Keith worked as an associate curator at the Studio Museum for five years until 2016, and during her time there, she organized a retrospective of the works of California conceptual artist Charles Gaines — a show that ultimately landed at the Hammer and that was praised by Knight as the sort of experience that took a viewer to “unexpected places.”
“If you look at most job listings for an assistant curator, you’re assisting,” says Keith. “But at the Studio Museum, we’d be doing full-blown shows. It’s [Golden’s] realization that she can give us a level of experience that we wouldn’t otherwise have, and if we want to go on to work at larger institutions, we need that experience.
“When I approached her about Charles’ show, I was a young whippersnapper. And that it ended up being a huge success is a testament to her confidence in us.”
Golden sees in her own experience the importance of being afforded an opportunity to learn and to grow.
As an undergraduate student at Smith College in Massachusetts in the ’80s, she interned at the campus museum and got to work on an exhibition about Dorothy Miller, the pioneering female curator who helped make the case for a generation of Modern artists at New York’s Museum of Modern Art.
While in college, she also served as a summer fellow at the Studio Museum when it was under the direction of Mary Schmidt Campbell, an important African American scholar and art historian who is now the president of Spelman College.

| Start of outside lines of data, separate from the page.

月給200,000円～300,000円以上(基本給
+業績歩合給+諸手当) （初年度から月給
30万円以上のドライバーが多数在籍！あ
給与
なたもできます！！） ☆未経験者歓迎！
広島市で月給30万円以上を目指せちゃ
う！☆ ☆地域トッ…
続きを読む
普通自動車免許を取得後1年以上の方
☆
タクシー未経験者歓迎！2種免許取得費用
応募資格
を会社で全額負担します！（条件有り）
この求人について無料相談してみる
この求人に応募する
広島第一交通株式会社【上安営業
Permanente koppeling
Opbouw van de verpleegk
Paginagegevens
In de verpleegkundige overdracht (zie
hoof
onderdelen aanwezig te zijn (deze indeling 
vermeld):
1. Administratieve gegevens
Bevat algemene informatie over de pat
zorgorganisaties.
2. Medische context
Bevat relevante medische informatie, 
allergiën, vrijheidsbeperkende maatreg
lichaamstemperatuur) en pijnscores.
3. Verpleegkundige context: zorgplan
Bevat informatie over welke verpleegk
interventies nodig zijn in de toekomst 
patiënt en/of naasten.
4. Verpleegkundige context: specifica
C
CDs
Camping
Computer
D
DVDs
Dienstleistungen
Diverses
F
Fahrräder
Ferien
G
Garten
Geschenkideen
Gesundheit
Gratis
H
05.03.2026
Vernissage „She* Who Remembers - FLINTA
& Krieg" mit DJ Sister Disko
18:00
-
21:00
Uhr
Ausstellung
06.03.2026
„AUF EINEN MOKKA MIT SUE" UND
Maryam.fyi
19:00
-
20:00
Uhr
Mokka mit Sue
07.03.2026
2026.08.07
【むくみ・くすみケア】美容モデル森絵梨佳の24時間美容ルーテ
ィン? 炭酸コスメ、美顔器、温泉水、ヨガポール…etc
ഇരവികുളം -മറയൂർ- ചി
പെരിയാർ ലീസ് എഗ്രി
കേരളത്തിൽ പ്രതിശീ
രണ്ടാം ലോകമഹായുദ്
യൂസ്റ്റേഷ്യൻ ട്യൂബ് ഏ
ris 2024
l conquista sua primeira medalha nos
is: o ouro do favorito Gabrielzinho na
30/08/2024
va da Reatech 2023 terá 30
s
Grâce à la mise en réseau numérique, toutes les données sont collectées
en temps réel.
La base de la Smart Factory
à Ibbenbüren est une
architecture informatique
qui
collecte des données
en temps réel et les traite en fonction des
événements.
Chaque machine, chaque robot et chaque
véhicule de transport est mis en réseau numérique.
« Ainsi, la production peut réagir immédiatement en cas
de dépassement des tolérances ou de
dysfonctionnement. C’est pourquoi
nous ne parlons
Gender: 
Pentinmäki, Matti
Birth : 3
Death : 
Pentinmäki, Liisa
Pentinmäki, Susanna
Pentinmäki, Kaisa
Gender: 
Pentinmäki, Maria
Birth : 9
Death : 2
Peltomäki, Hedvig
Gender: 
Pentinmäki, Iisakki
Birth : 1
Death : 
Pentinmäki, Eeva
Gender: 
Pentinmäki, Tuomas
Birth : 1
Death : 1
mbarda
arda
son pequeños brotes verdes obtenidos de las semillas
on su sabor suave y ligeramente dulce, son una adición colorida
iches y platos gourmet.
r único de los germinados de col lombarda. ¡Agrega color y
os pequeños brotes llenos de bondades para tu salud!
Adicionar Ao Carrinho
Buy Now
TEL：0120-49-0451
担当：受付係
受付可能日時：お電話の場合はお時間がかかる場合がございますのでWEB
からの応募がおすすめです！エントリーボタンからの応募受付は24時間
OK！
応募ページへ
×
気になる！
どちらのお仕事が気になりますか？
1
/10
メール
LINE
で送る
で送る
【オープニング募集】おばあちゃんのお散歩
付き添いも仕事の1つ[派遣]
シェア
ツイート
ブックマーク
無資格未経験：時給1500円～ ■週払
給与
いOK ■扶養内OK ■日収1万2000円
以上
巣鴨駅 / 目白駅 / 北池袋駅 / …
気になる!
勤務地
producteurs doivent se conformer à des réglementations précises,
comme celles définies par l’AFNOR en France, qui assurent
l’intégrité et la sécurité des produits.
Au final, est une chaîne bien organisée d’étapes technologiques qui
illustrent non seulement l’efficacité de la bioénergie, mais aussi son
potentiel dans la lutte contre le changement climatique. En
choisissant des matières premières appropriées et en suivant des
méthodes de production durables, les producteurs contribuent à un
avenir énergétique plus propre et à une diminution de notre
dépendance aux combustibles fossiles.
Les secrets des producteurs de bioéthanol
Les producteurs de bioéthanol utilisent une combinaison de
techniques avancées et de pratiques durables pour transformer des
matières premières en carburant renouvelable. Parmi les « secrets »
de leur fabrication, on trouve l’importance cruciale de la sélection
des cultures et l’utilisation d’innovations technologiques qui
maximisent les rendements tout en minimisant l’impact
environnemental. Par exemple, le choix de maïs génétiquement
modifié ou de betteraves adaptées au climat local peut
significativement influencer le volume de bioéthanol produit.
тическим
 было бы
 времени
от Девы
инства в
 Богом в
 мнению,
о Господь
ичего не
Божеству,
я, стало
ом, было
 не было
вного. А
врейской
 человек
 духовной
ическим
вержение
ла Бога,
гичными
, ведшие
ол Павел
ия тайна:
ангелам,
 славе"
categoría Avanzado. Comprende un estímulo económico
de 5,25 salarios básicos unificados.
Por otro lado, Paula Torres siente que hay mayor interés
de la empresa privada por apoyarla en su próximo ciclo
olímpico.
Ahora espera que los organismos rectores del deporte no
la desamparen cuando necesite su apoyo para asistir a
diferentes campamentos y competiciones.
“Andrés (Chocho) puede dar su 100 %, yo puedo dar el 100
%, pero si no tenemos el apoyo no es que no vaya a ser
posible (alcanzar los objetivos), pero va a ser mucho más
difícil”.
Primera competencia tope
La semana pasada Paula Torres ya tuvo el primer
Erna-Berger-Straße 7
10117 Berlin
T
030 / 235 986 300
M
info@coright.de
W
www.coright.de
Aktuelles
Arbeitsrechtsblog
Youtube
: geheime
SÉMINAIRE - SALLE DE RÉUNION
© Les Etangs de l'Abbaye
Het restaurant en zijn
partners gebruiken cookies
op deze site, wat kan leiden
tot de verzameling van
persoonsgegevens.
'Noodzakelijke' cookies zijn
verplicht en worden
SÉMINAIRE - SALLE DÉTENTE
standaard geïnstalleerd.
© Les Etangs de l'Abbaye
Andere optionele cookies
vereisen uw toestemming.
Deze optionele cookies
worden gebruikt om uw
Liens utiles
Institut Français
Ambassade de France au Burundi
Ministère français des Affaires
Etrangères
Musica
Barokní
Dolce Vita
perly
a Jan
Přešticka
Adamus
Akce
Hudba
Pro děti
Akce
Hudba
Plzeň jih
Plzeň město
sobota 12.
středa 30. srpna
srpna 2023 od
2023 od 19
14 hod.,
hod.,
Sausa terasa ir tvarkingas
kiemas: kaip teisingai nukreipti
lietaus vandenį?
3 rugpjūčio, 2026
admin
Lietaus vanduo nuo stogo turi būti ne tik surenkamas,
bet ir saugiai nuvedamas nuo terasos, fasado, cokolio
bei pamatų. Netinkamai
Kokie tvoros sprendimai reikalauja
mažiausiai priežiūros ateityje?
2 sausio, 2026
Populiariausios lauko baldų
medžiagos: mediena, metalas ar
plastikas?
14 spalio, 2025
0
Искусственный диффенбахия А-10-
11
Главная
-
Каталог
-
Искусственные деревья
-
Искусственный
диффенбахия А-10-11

There, Golden cataloged the papers of 20th century painter and collagist Benny Andrews, who had kept diligent record of the black art milieu.
This was followed by various institutional positions, including a stint working at an arts center in Queens for curator and historian Kellie Jones who would later be named a MacArthur Fellow and organize the Pacific Standard Time exhibition “Now Dig This! Art and Black Los Angeles, 1960-1980” at the Hammer.
“Kellie taught me what it meant to do the work,” says Golden. “She had incredible ideas and amazingly ambitious vision. And she had few resources, but it never stopped her from doing the best work.”
It’s a formation she is trying to give another generation of curators — at a time in which museums are actively working to diversify their ranks.
“What I work hard to do is continue to offer that sense of possibility to young professionals in this field,” she says. “The field needs all of our voices.”
Beyond the Getty Medal, 2018 is a significant year for Golden as well as her institution. This year, the Studio Museum marks its 50th anniversary. Next year, she expects to break ground on a new museum building designed by David Adjaye (the architect behind the acclaimed National Museum of African American History & Culture in Washington, D.C.).
“We had long outgrown our building,” she says. “It served us so well. I have lots of nostalgia for the physical space. But this is also about what institution-building means, about permanence, about what it has meant to live in Harlem for 50 years.”
Early last year, Thomas Campbell, director of the Metropolitan Museum of Art, abruptly resigned under pressure over financial issues. Among the names bandied about for his replacement was Golden. The news got art circles chattering over the possibility that one of the country’s most storied encyclopedic museums might be led by an African American woman.
When I ask her if she considered the job, Golden politely declines to discuss it, and deftly turns the discussion right back to her ambitions for the Studio Museum.
“What I can say is that I am in awe that I get the privilege of stewarding this institution,” she says. “I don’t know if I will see the results of some of the actions that are happening at this moment, but I have to commit to them deeply.”
Having power isn’t always about being big. It’s about wielding it wisely.